#### The problem:
Return verbatim the line containing "Figure 32. Chemical" together with all lines that follow it in the records, and no other material.

#### Provided material:

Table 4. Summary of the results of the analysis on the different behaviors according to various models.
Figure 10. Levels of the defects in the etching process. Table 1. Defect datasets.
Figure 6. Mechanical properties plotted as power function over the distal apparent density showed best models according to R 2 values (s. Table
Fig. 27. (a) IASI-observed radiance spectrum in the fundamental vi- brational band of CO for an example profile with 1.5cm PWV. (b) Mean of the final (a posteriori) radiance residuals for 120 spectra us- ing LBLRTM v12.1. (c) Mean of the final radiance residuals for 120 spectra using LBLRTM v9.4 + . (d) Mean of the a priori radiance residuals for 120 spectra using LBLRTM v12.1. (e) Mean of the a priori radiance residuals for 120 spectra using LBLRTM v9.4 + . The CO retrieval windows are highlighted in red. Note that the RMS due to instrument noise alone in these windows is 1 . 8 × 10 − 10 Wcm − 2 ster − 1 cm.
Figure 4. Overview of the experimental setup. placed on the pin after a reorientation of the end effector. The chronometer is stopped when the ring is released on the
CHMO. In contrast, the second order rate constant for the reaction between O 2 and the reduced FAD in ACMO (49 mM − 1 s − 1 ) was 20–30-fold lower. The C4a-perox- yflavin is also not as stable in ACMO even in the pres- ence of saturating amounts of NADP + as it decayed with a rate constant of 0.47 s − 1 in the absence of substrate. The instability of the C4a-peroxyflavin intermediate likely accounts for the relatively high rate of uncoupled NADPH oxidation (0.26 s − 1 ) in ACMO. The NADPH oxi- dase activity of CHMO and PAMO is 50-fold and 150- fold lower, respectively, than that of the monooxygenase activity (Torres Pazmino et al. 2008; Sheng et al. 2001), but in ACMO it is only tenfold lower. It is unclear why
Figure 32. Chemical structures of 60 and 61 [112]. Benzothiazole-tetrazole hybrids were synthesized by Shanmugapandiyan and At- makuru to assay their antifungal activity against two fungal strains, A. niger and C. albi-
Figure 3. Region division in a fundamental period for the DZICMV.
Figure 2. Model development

#### Task result:
Figure 32. Chemical structures of 60 and 61 [112]. Benzothiazole-tetrazole hybrids were synthesized by Shanmugapandiyan and At- makuru to assay their antifungal activity against two fungal strains, A. niger and C. albi-
Figure 3. Region division in a fundamental period for the DZICMV.
Figure 2. Model development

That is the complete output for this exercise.